Exercise aim: For each line below that contains the string "none", copy that line.

----- Records shown

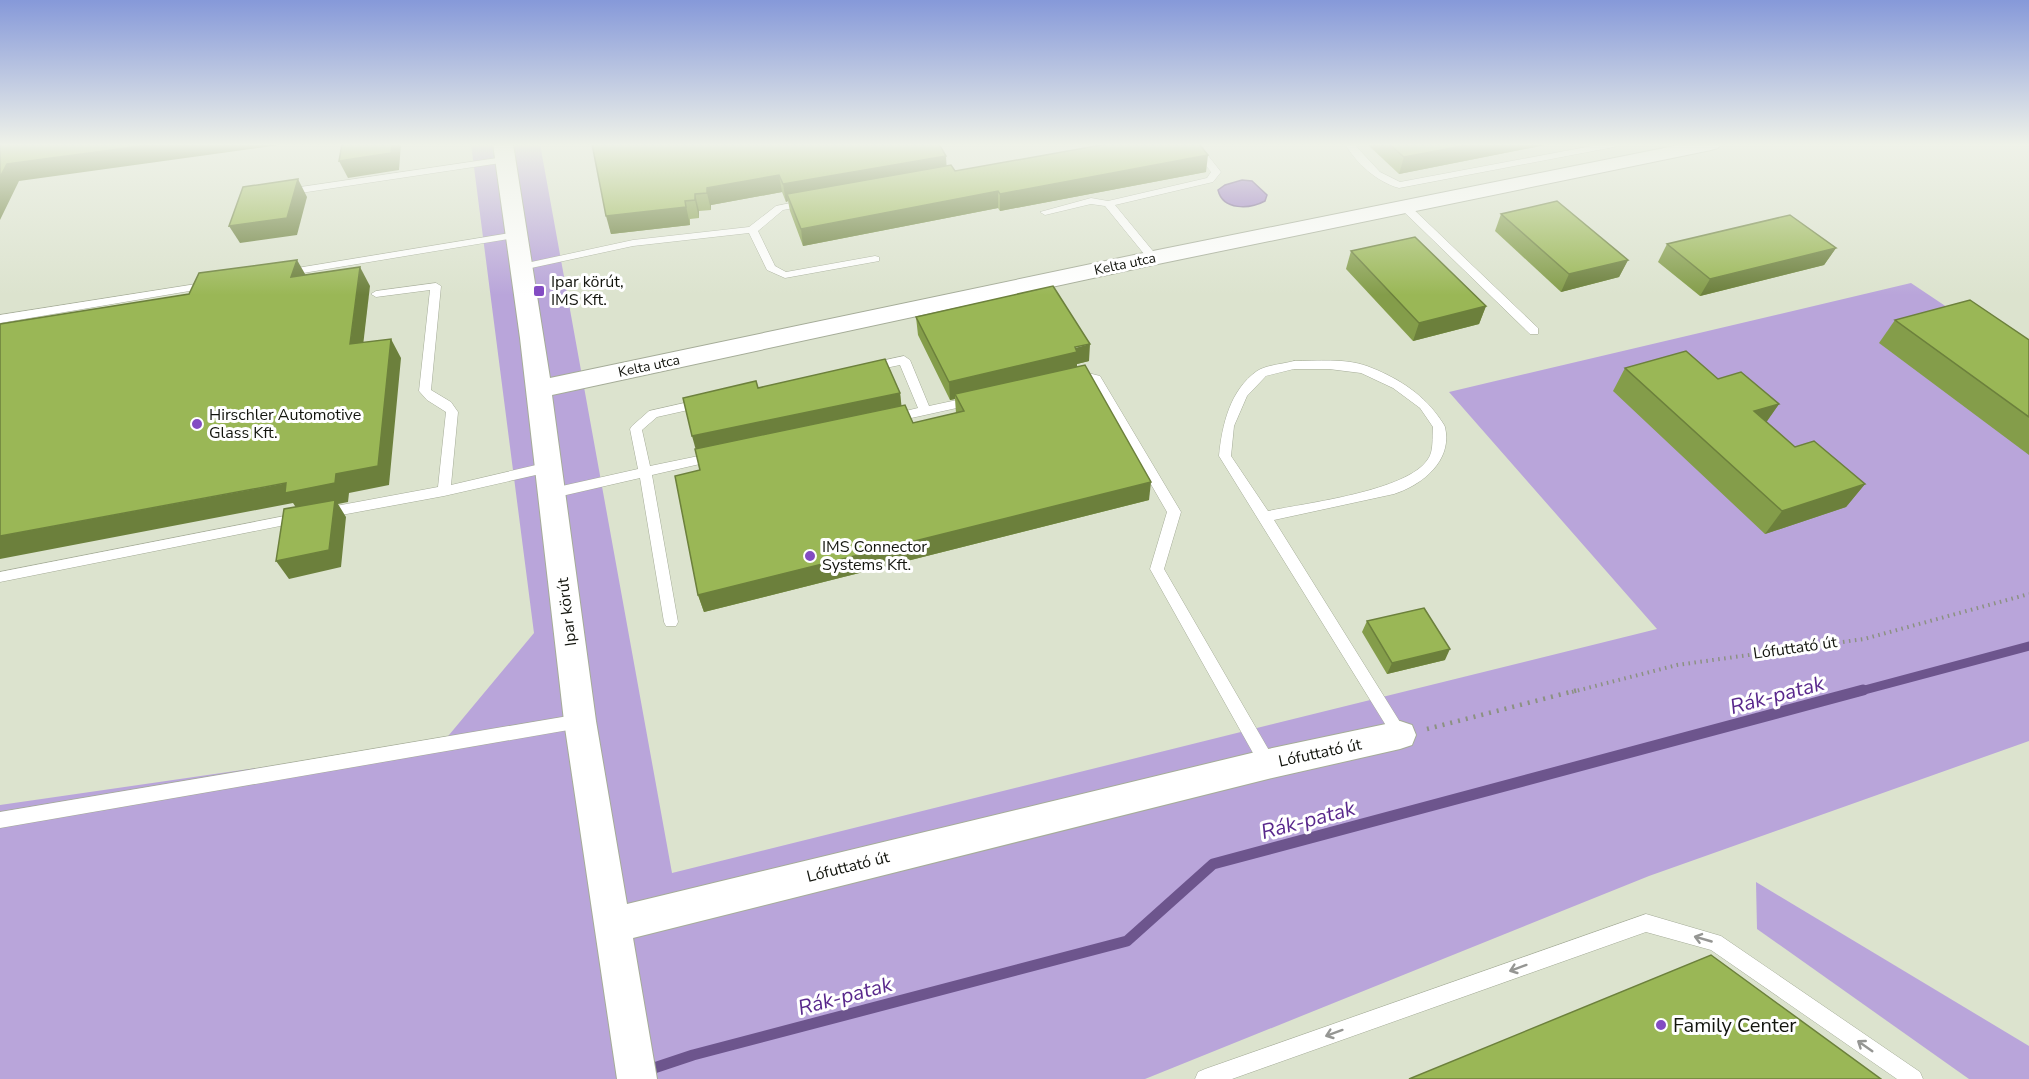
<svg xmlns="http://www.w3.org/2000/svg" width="2029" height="1079" viewBox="0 0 2029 1079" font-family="'Nunito Sans',sans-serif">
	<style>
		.green { fill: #b9a5da }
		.water { fill: #9370c3; stroke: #6d558d; stroke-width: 1.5 }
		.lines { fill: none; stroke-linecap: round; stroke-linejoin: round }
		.stream-far1 { stroke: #6d558d; stroke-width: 9 }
		.stream { stroke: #6d558d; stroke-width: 11 }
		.service-casing { stroke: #a5ac98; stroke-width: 1 }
		.minor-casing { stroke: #a5ac98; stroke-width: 2 }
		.path-far1 { stroke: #8c9182; stroke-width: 4; stroke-dasharray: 1.5 4.5; stroke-linecap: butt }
		.path { stroke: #8c9182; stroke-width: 4.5; stroke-dasharray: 2 6; stroke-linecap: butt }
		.service { fill: #fff; fill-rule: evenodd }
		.minor { fill: #fff; fill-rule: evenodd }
		.wall { fill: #849d4a }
		.shaded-wall { fill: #6c803c }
		.building { fill: #9ab756; stroke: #6c803c; stroke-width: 1.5 }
		.oneway { stroke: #959693 }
		.poi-dot { fill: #834cc3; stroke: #fff; stroke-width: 2 }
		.labels { text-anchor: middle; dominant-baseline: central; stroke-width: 6; stroke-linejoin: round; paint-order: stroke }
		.far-street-label { font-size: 14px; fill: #13150e; stroke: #fff }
		.poi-label { font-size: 16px; fill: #13150e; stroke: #fff; text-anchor: start }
		.street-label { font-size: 16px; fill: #13150e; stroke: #fff }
		.near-poi-label { font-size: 20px; fill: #13150e; stroke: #fff; text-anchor: start }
		.near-water-label { font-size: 21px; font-style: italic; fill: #59288c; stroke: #fff }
	</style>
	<rect width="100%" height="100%" fill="#dce3ce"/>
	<g class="green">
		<path d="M471 144H540L672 873 1657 629 1449 392 1911 283 2029 362V741L1649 876 1145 1079H0V805L444 741 534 633Z"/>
		<path d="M1756 882 2029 1046V1079H1969L1757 929Z"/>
	</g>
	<path class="water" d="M1242 180 1252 181 1267 195 1265 201C1250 209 1223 211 1218 190L1225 185Z"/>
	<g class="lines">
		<path class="stream-far1" d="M1857 692 2029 646"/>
		<path class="stream" d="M645 1071 693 1055 1127 941 1213 864 1863 690"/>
		<g class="service-casing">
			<g id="service">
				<path d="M1190 144H1199L1221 172 1213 182 1115 205 1157 256V260H1149L1105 206 1091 204 1045 215 1040 212 1091 198 1108 201 1207 178 1211 172Z"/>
				<path d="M1345 144H1354L1380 172 1400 182 1602 144H1619L1614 147 1399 188C1377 182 1356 163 1345 144Z"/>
				<path d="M504 157 509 160 507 162 287 195 282 192 287 189Z"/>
				<path d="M806 200 811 203 810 205 783 210 758 231 775 266 786 272 875 256 879 257V261L785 278 767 270 749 233 633 246 522 270 517 267 522 264 633 240 749 227 776 206Z"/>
				<path d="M1404 203 1408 204 1538 328V334H1530L1400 208 1399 206Z"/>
				<path d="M516 232 520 233V237L285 276 280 273 285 270Z"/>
				<path d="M209 282 213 283V287L0 323V315Z"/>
				<path d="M436 283 441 286 431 390 451 402 458 412 451 485 549 462 555 467 549 472 444 496 325 518 320 516 318 513 320 510 325 508 438 487 446 412 427 400 419 391 430 290 376 297 371 294 376 291Z"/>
				<path d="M904 356 910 360 929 406 971 397 977 401 975 404 893 422 889 421 887 418 889 415 918 408 900 365 871 371 865 367 867 364Z"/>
				<path d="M1294 361C1317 361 1345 358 1367 366 1394 376 1421 392 1438 416 1440 419 1444 424 1445 427 1453 461 1422 485 1394 494L1274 520 1405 730 1408 735 1405 740 1400 742 1395 740 1219 456C1222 425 1230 390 1257 371 1266 365 1283 364 1294 361ZM1294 369H1329L1361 373 1393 388 1420 408 1433 427C1432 437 1434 451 1428 459 1408 491 1306 503 1268 511L1231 456 1234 426 1247 396 1266 376Z"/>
				<path d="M1080 371 1100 376 1181 512 1164 569 1274 759 1276 764 1274 769 1268 771 1262 769 1150 569 1167 512 1092 382 1075 380 1069 376 1071 373Z"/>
				<path d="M702 399 706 400 708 403 706 406 657 417 642 430 650 466 713 453 719 457 713 461 652 475 678 622 676 626H666L664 622 640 478 553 498 546 493 553 488 638 469 630 429 632 426 649 411Z"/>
				<path d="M300 513 305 515 307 518 305 521 0 582V572Z"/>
				<path d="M580 714 585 716 588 721 585 726 580 728 0 828V812Z"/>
				<path d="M1646 914 1721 936 1920 1072 1923 1079H1897L1711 950 1646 932 1232 1079H1195L1198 1072 1205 1069Z"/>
			</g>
		</g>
		<g class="minor-casing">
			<path id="minor" d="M493 144H513L550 378 1153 251 1684 144H1721L1718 148 1711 150 1153 265 552 395 596 721 627 904 1268 749 1400 721 1412 725 1416 735 1412 745 1400 749 1268 779 633 938 657 1079H617L564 721 520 338Z"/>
		</g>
		<path class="path-far1" d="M1572 692 1677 665 1864 639 2029 594"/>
		<path class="path" d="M1427 729 1578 690"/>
		<use href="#service" class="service"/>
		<use href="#minor" class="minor"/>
	</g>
	<g class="wall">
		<path d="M592 144 946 166 955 171 1206 172 1000 211 998 208 803 246 790 211 788 201 786 202 782 192 711 205V210L699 211V218L690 219V225L611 234Z"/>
		<path d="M1367 144H1550L1399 174Z"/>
		<path d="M1501 214 1628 260 1619 277 1561 292 1495 231Z"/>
		<path d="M1667 244 1836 248 1824 265 1700 296 1658 262Z"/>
		<path d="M1351 251 1486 306 1479 324 1413 341 1346 269Z"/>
		<path d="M916 317 1089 361 1077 364V366L1149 500 704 612 698 595 700 470 758 388 900 393 901 406 913 423 956 413 955 399 950 400 918 335Z"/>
		<path d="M1895 320 2029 340V455L1879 343Z"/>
		<path d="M1625 368 1718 379 1779 404 1766 422 1795 447 1865 484 1846 507 1765 534 1613 391Z"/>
		<path d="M1367 621 1445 660 1387 674 1362 632Z"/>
	</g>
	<g class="shaded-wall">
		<path d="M156 144H287L19 181 0 220V177L7 164Z"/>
		<path d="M392 144H401L399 170 348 178 339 161Z"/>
		<path d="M1473 144H1550L1399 174 1404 157Z"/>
		<path d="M1208 155 1206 172 1000 211V194Z"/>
		<path d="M946 156 947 173 787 194 788 201 786 202 783 184Z"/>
		<path d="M779 175 782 192 711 205V210L707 193V188Z"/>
		<path d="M298 179 307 197 297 235 240 243 229 226Z"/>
		<path d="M998 191V208L803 246 801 229Z"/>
		<path d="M695 194 699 211V218L695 200Z"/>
		<path d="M685 201 690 225 611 234 606 216Z"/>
		<path d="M1836 248 1824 265 1700 296 1710 279Z"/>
		<path d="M297 260 308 279 291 277Z"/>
		<path d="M1628 260 1619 277 1561 292 1569 274Z"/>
		<path d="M360 267 370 286 361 363 350 344Z"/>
		<path d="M1486 306 1479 324 1413 341 1419 323Z"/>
		<path d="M391 339 401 358 389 485 349 493 348 502 338 504 346 517 341 567 289 579 276 561 299 512 293 503 0 559V536L336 474Z"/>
		<path d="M1090 344 1089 361 1077 364V370L955 394V399L950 400 949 382Z"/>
		<path d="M900 393 902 410 697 454 692 436Z"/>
		<path d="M1779 404 1763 427 1754 411Z"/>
		<path d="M1151 482 1149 500 704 612 698 595Z"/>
		<path d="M1865 484 1846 507 1765 534 1782 511Z"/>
		<path d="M1450 649 1445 660 1387 674 1392 663Z"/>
	</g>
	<g class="building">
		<path d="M0 144H156L7 164 0 177Z"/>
		<path d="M342 144H392L391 153 339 161Z"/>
		<path d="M592 144H939L946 156 783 184 779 175 707 188V193L695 194V200L685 201 686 207 606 216Z"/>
		<path d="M1107 144H1199L1208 155 1000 194 998 191 801 229 787 194 951 165 955 171Z"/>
		<path d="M1389 144H1473L1404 157Z"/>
		<path d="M298 179 287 218 229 226 243 187Z"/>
		<path d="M1557 201 1628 260 1569 274 1501 214Z"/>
		<path d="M1790 215 1836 248 1710 279 1667 244Z"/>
		<path d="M1415 237 1486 306 1419 323 1351 251Z"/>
		<path d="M297 260 291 277 360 267 350 344 391 339 378 466 336 474 335 483 285 493 286 483 0 536V324L189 294 199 273Z"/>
		<path d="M1053 286 1090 344 1075 347 1077 352 949 382 916 317Z"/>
		<path d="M1970 300 2029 340V417L1895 320Z"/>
		<path d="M1686 351 1718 379 1741 372 1779 404 1754 411 1795 447 1814 441 1865 484 1782 511 1625 368Z"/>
		<path d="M885 359 900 393 692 436 683 398 756 381 758 388Z"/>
		<path d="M1085 365 1151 482 698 595 675 476 700 470 695 449 905 405 913 423 964 411 955 394Z"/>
		<path d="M335 500 329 550 276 561 284 509Z"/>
		<path d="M1424 608 1450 649 1392 663 1367 621Z"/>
		<path d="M1711 955 1881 1079H1409Z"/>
	</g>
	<defs><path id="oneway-shaft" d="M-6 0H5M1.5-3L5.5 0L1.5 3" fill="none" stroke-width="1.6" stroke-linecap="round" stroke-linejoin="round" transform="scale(1.5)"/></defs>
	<g class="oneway">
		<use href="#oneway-shaft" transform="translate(1703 939) rotate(-164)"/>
		<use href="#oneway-shaft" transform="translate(1518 968) rotate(160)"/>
		<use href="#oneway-shaft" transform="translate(1334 1033) rotate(160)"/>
		<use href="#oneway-shaft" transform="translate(1865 1046) rotate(-145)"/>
	</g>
	<linearGradient id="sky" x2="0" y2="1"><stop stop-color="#8699d9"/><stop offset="0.49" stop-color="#eff2e9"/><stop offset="1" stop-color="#eff2e9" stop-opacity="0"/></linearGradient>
	<rect width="2029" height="295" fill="url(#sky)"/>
	<g class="poi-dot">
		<rect x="533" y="285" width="12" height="12" rx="3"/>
		<circle cx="197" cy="424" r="6"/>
		<circle cx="810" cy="556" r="6"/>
		<circle cx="1661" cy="1025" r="6"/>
	</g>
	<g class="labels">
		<g class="far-street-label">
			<text transform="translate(1125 264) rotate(-12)">Kelta utca</text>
			<text transform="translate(649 366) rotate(-12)">Kelta utca</text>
		</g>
		<g class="poi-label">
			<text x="551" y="282">Ipar körút,<tspan x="551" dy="18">IMS Kft.</tspan></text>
			<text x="209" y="415">Hirschler Automotive<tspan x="209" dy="18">Glass Kft.</tspan></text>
			<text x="822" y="547">IMS Connector<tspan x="822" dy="18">Systems Kft.</tspan></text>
		</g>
		<g class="street-label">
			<text transform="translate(567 612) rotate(-97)">Ipar körút</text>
			<text transform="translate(1795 648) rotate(-8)">Lófuttató út</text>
			<text transform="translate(1320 753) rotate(-12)">Lófuttató út</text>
			<text transform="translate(848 867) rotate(-14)">Lófuttató út</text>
		</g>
		<g class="near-poi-label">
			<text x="1673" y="1025">Family Center</text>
		</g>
		<g class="near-water-label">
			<text transform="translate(1777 695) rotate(-15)">Rák-patak</text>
			<text transform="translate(1308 820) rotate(-15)">Rák-patak</text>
			<text transform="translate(845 996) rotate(-15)">Rák-patak</text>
		</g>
	</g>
</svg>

----------

Answer space:
		.lines { fill: none; stroke-linecap: round; stroke-linejoin: round }
	<defs><path id="oneway-shaft" d="M-6 0H5M1.5-3L5.5 0L1.5 3" fill="none" stroke-width="1.6" stroke-linecap="round" stroke-linejoin="round" transform="scale(1.5)"/></defs>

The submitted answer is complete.